Thermal power station
- Primary fuel: Coal
- Turbine technology: Steam turbines
- Site area: 140 acres (57 hectares)
- Chimneys: 2
- Cooling towers: None
- Cooling source: Estuary water

Power generation
- Nameplate capacity: 760 MW;

External links
- Commons: Related media on Commons

= Kincardine power station =

Former coal-fired power station in Scotland

Kincardine power station was a 760 MW coal-fired power station on the shores of the upper Firth of Forth by Kincardine on Forth, Fife, Scotland.

==History==
The station began construction in 1952 and started generating electricity in 1958. At the time of its opening it was the largest power station in Scotland. It was initially operated by the South of Scotland Electricity Board (SSEB). The station was constructed to take advantage of post-WW2 expansion of the Fife and Lothian coalfields. Coal was supplied by Merry-go-round trains. It was capable of generating 760 MW peak load, and when commissioned could produce up to one third of Scotland's total electricity needs.

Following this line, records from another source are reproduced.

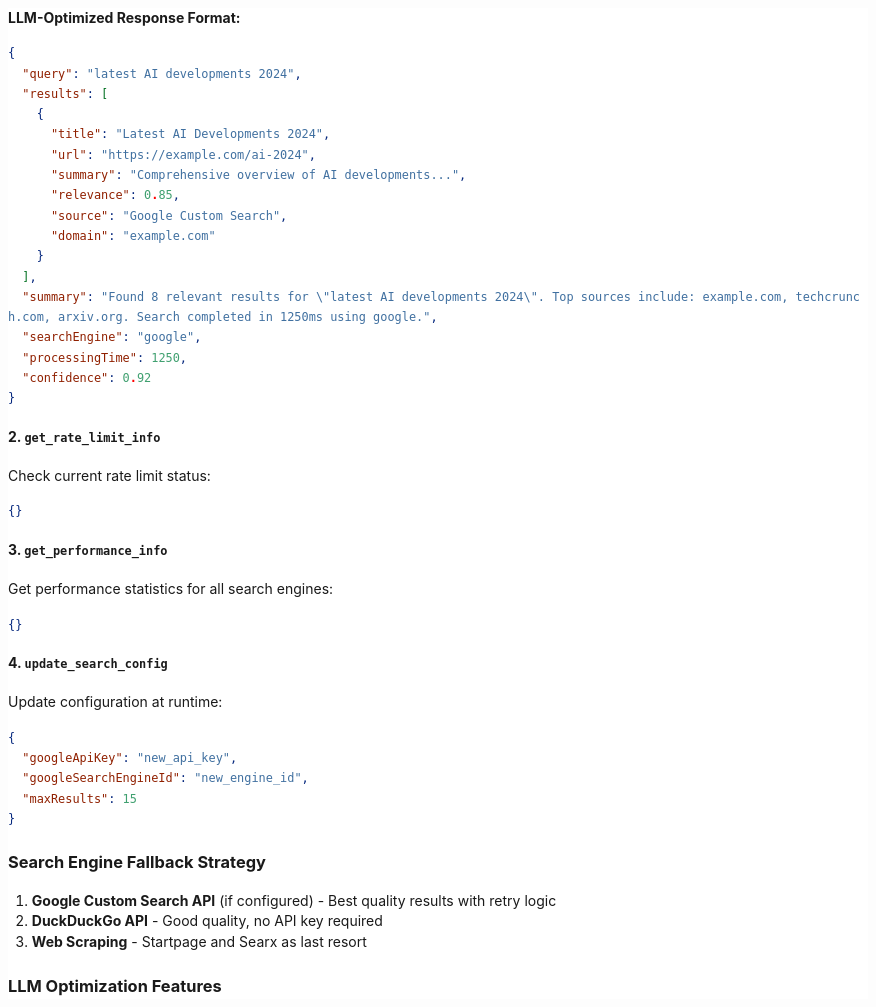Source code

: **LLM-Optimized Response Format:**
```json
{
  "query": "latest AI developments 2024",
  "results": [
    {
      "title": "Latest AI Developments 2024",
      "url": "https://example.com/ai-2024",
      "summary": "Comprehensive overview of AI developments...",
      "relevance": 0.85,
      "source": "Google Custom Search",
      "domain": "example.com"
    }
  ],
  "summary": "Found 8 relevant results for \"latest AI developments 2024\". Top sources include: example.com, techcrunch.com, arxiv.org. Search completed in 1250ms using google.",
  "searchEngine": "google",
  "processingTime": 1250,
  "confidence": 0.92
}
```

#### 2. `get_rate_limit_info`
Check current rate limit status:

```json
{}
```

#### 3. `get_performance_info`
Get performance statistics for all search engines:

```json
{}
```

#### 4. `update_search_config`
Update configuration at runtime:

```json
{
  "googleApiKey": "new_api_key",
  "googleSearchEngineId": "new_engine_id",
  "maxResults": 15
}
```

### Search Engine Fallback Strategy

1. **Google Custom Search API** (if configured) - Best quality results with retry logic
2. **DuckDuckGo API** - Good quality, no API key required
3. **Web Scraping** - Startpage and Searx as last resort

### LLM Optimization Features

It was officially opened by Queen and Duke of Edinburgh on 12 October 1960.

==Specification==
Kincardine power station had one of the first 120 MW turbo-alternator units in the UK (the first to be commissioned was at Blyth A). The first set at Kincardine was commissioned on 28 December 1958. The steam conditions at the turbine stop valve were 1,500 psi and 1,000 °F with reheat to 1,000 °F (103.4 bar and 538 °C). An even more advanced 200 MW set was installed at Kincardine in the 1962. This included boilers rated at 1,350,000 lb/h (170.1 kg/s) capacity delivering steam at 2,350 psi and 1,050 °F (162 bar and 566 °C) with reheat to 1,000 °F. The boilers were by John Brown Land Boilers Limited.

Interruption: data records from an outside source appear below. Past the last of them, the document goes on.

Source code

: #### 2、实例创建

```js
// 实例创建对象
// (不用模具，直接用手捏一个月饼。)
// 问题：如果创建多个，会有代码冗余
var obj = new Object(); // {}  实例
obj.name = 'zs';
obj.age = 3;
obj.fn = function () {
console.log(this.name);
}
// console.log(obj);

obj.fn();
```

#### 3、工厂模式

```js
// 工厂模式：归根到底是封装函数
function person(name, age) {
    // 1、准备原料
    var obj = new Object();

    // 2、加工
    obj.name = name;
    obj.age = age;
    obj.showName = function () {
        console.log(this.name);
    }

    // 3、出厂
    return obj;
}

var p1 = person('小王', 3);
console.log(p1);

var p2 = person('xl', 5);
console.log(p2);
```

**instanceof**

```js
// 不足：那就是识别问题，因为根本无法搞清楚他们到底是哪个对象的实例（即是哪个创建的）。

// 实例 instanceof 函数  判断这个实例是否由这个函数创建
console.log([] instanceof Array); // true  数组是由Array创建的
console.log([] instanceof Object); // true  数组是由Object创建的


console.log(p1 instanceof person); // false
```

The architect was Robert Matthew and the consulting engineers were Kennedy and Donkin.

==Operations==
The station was formally opened by the Queen in October 1960. The station had cost £36,250,000, about £4M less than had been estimated in 1955. Upon opening it had three 120 MW units, 200 MW units were added in 1962 and 1963.

Water for the steam condensers was abstracted from and returned to the Forth. When fully commissioned the station drew 1,025 ft3/s of cooling water. There were concerns about the re-circulation of discharged warm water back into the intake. The topography of the river was modelled which demonstrated that re-circulation would not be significant and the length of the culvert could be reduced.

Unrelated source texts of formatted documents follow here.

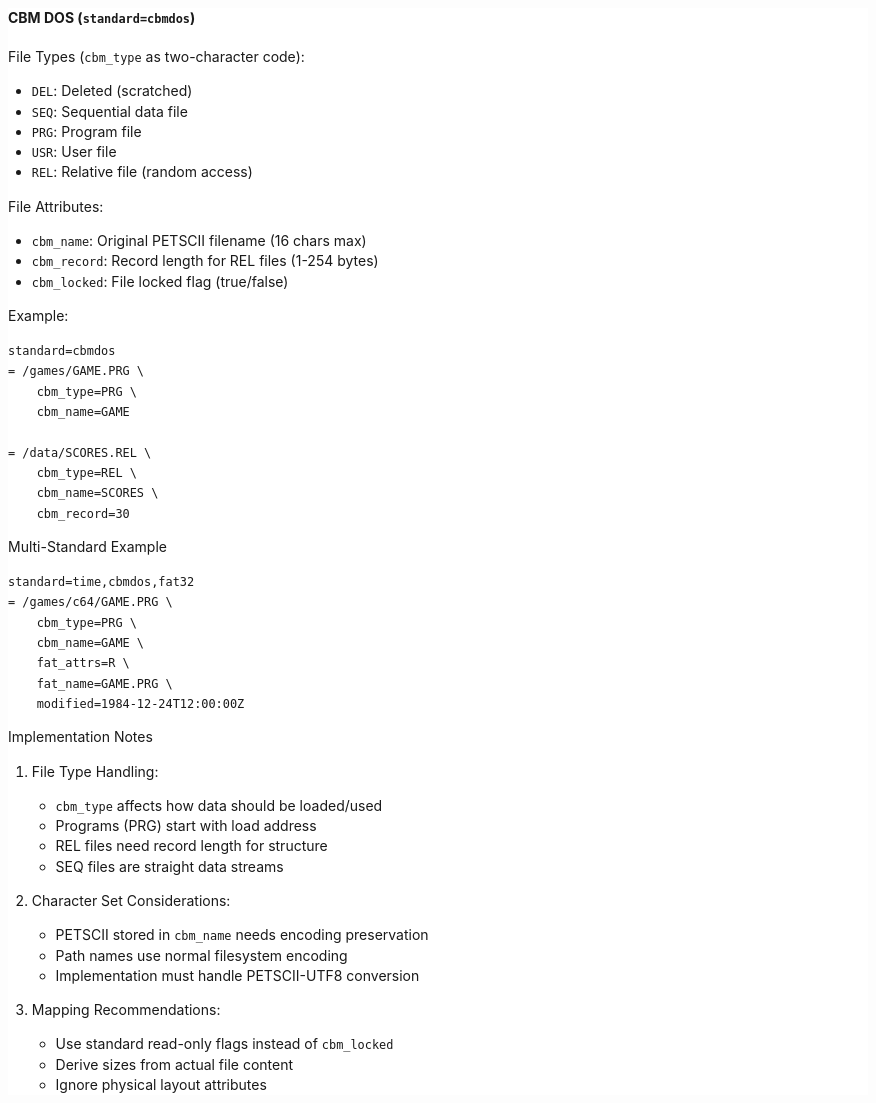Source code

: #### CBM DOS (`standard=cbmdos`)

File Types (`cbm_type` as two-character code):
- `DEL`: Deleted (scratched)
- `SEQ`: Sequential data file
- `PRG`: Program file
- `USR`: User file
- `REL`: Relative file (random access)

File Attributes:
- `cbm_name`: Original PETSCII filename (16 chars max)
- `cbm_record`: Record length for REL files (1-254 bytes)
- `cbm_locked`: File locked flag (true/false)

Example:
```hra
standard=cbmdos
= /games/GAME.PRG \
    cbm_type=PRG \
    cbm_name=GAME

= /data/SCORES.REL \
    cbm_type=REL \
    cbm_name=SCORES \
    cbm_record=30
```

Multi-Standard Example
```hra
standard=time,cbmdos,fat32
= /games/c64/GAME.PRG \
    cbm_type=PRG \
    cbm_name=GAME \
    fat_attrs=R \
    fat_name=GAME.PRG \
    modified=1984-12-24T12:00:00Z
```

Implementation Notes
1. File Type Handling:
   - `cbm_type` affects how data should be loaded/used
   - Programs (PRG) start with load address
   - REL files need record length for structure
   - SEQ files are straight data streams

2. Character Set Considerations:
   - PETSCII stored in `cbm_name` needs encoding preservation
   - Path names use normal filesystem encoding
   - Implementation must handle PETSCII-UTF8 conversion

3. Mapping Recommendations:
   - Use standard read-only flags instead of `cbm_locked`
   - Derive sizes from actual file content
   - Ignore physical layout attributes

Ash from the boilers was used to reclaim land from the estuary held behind a 9,000 ft embankment.

Early in the operational life of the station it was found that aluminium brass condenser tubes were failing through corrosion. Research indicated the absence of a protective iron oxide film on the condenser tubes at Kincardine. A program to inject ferrous sulphate into the cooling water was instigated to provide iron to aid the formation of an oxide film.

Semi-automatic start up, loading and shutdown of generating sets was introduced at Kincardine in June 1966. This was associated with the change in the operation of the station from base load to two-shift working. This was the first time that such control has been used in the UK.

The rail facilities at Kincardine included five coal discharge filler pits including two tipplers, 8 railway sidings, an oil discharge facility, and a loco shed. These facilities were extant in 1996 but had been removed by 2007.

Operation of the station ceased in 1997, and the facility had been demolished by 2001.

==Redevelopment==
A 275 kV substation still occupies part of the site, this has 275 kV high voltage connections to/from Currie, Fetteresso, Grangemouth, Longannet and Tealing substations.

The northern approach to the new Clackmannanshire Bridge built across the Firth of Forth and completed in late 2008 cuts across the extreme west end of the site. The site was used for the storage of a large quantity of track materials for the rebuilding of the Stirling-Alloa-Kincardine rail link, which is now operating, and is currently being used as a coal unloading and stockpiling area.

This facility was latterly owned by the privatised Scottish Power utility group.